Un cortocircuito singolare e documentato. Agli atti delle indagini di Vicenza, ha scritto il giornalista Renzo Mazzaro in Banche banchieri e sbancati (Laterza) restano decine di telefonate tra De Bustis e i suoi colleghi veneti, che seguivano i rapporti coi fondi maltesi. Un legame così forte che continua anche dopo la sua uscita da Bari (maggio 2015). A novembre 2015, il nuovo ad di Vicenza, Francesco Iorio, inviato da Bankitalia per tentare inutilmente di salvare Zonin e la sua banca dal disastro, assumerà il figlio di De Bustis, Giovanni, come dirigente. Posizione che ricoprirà per due mesi: lascerà a gennaio con un incentivo all’esodo da 44 mila euro.

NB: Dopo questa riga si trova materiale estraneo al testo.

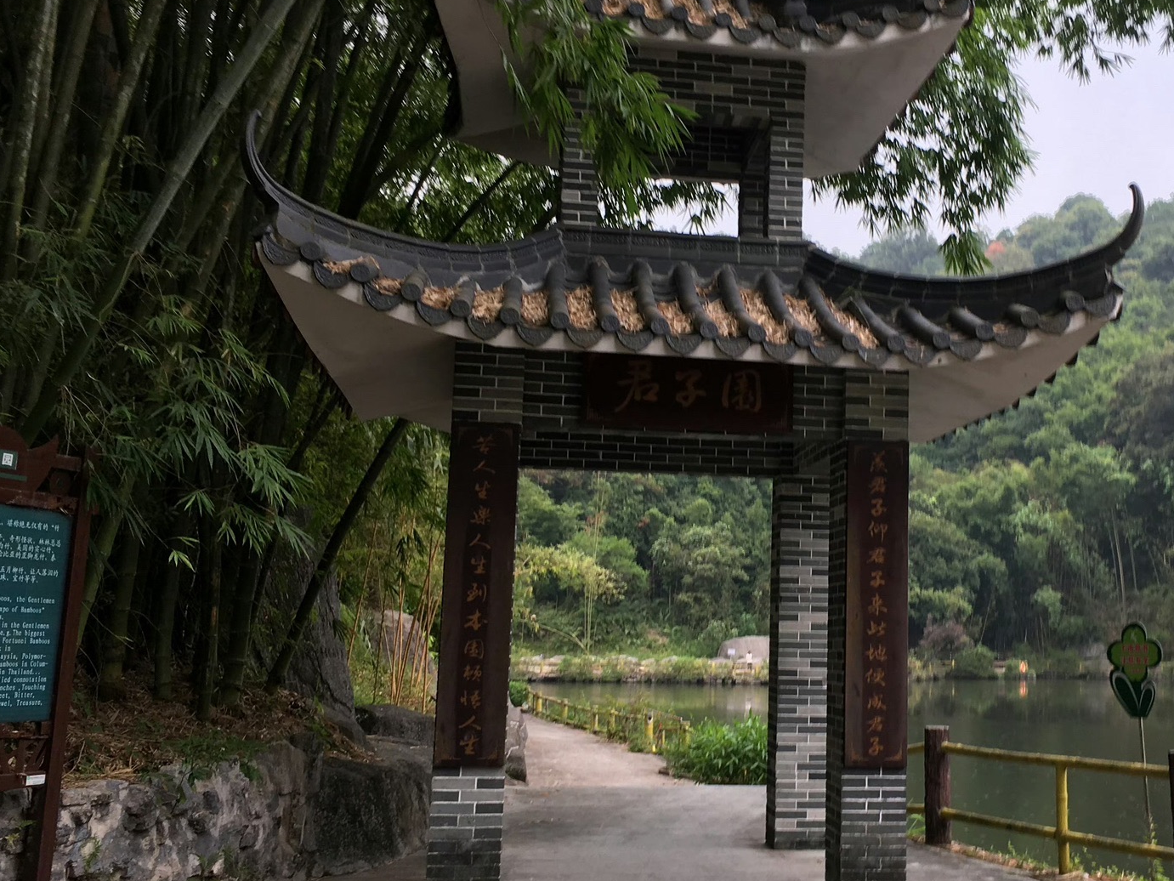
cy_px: 448
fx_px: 1425
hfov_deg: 44.1
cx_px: 787
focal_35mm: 42
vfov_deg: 34.4
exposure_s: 1/50
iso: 25
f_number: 2.2
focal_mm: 4.15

La commissione d’inchiesta sulle banche slitta di nuovo

Lo “stallo alla messicana” è quando due o più persone si tengono sotto tiro a vicenda finendo, appunto, bloccate: la maggioranza giallorosa a quattro è in un classico stallo alla messicana, che al momento – insieme a giustizia, autonomia, legge elettorale, etc. – s’è portata dietro pure le due commissioni d’inchiesta votate con la Lega e ancora senza un accordo su chi debba presiederle.

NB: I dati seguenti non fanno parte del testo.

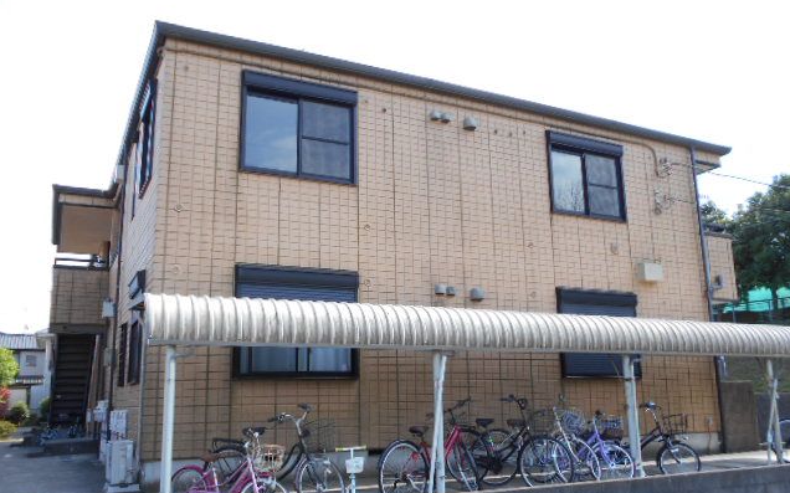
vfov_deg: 39.4
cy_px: 263
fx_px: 689
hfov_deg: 59.7
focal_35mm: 32
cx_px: 395
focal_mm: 5.1
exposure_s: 1/320
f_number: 3.4
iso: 80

Quella che più rileva in questa fase è quella sul sistema bancario, che dovrebbe occuparsi anche dell’ultima arrivata tra le “salvate”, Pop Bari (il decreto che dà a Mediocredito i soldi per entrare nell’istituto è in Gazzetta Ufficiale). Ieri l’ennesima convocazione per eleggere il presidente della commissione è stata rinviato e con la buona ragione che non è chiaro chi sarà. Il candidato del M5S è Elio Lannutti, ma il senatore è già bruciato: un po’ per l’infortunio social di qualche tempo fa, quando ritwittò un post antisemita, un po’ perché il suo nome fa venire la pelle d’oca a Banca d’Italia (a cui, tra gli altri, dedicò quattro anni fa il libro La banda d’Italia); senza senso, invece, invocare un conflitto di interessi perché suo figlio fa l’impiegato – e non certo il manager, neanche di filiale – in Popolare di Bari. In ogni caso Luigi Di Maio, davanti alle barricate del Pd, ha già deciso di cambiare cavallo, nonostante Lannutti – che ieri ha visto Beppe Grillo – ripeta che non rinuncia a candidarsi.

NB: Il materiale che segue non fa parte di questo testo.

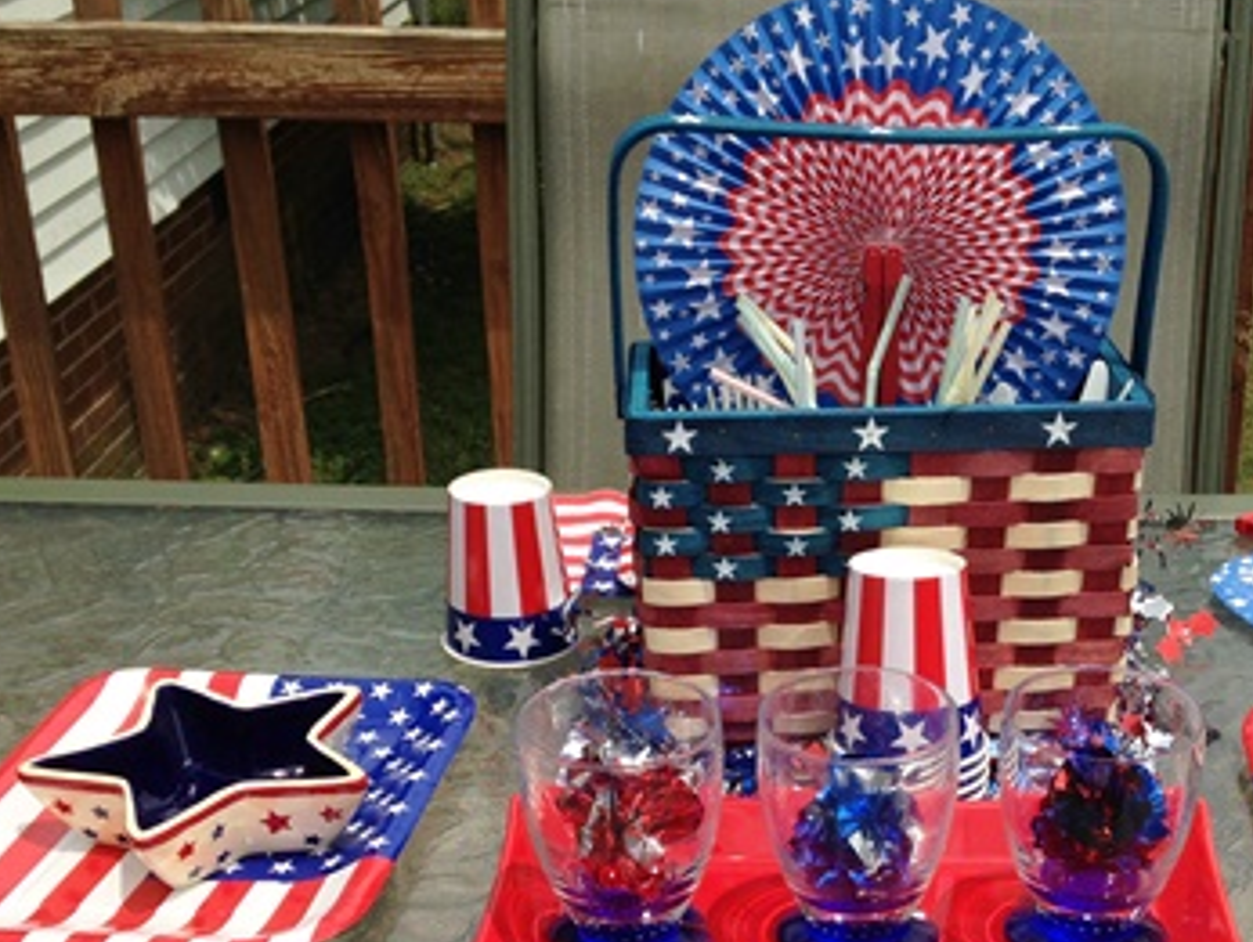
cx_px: 852
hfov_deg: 33.4
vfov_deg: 25.4
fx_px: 2065
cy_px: 697
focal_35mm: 57
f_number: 2.4
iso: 50
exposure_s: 1/2088
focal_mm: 4.12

Chi sarà allora il presidente? Girano tre nomi, ma due hanno un problema: Carla Ruocco e Laura Bottici occupano già poltrone di peso – presidente di commissione alla Camera la prima, questore in Senato la seconda – e non è un buon momento per liberare caselle che non si sa come riempire. L’altro nome è quello di Raphael Raduzzi, giovane deputato con laurea in economia, che è stato il capofila della resistenza M5S alla firma del Trattato di riforma del Mes: un nome che non dovrebbe creare problemi al Pd e potrebbe avere anche i voti della Lega.

Certo, Raduzzi sarebbe meno inviso all’alta burocratja di Banca d’Italia rispetto a Lannutti, ma non è un profilo che lasci tranquilli Ignazio Visco e compagnia. È appena il caso di ricordare che nel caso della commissione sulle banche della scorsa legislatura, gli alti lai preventivi del governatore – assai amplificati dal Colle – portarono alla presidenza Pier Ferdinando Casini.

Stavolta un nome come quello dell’eterno parlamentare democristiano – così adatto a “troncare, sopire” – non sarà possibile ottenerlo, ma è la situazione a preoccupare Banca d’Italia ancor più dei nomi: lo stato gassoso della maggioranza e degli stessi partiti che la compongono fa sì che nessuno sia in grado, semmai partisse la commissione, di controllarla. Il rischio per Visco & C. è che i loro molti peccati – in opere e omissioni – durante gli ultimi anni del settore bancario vengano fuori senza filtro. Tanto più che i grillini continuano a picchiare sul quartier generale. Questo, ad esempio, è il ministro Patuanelli: “È evidente che nella vigilanza la Banca d’Italia non esercita fino in fondo la sua funzione”.

Lo stallo alla messicana e l’ostilità del M5S stanno pure bloccando la prossima nomina prevista a Palazzo Koch, cioè l’ascesa dell’ex Ragioniere generale Daniele Franco da membro del board a direttore generale (visto il trasloco di Fabio Panetta alla Bce): il direttorio di Bankitalia, convocato venerdì, dovrebbe slittare a dopo le feste. D’altronde, com’è noto, in politica meglio tirare a campare che tirare le cuoia. E poi chi lo sa che può succedere a gennaio.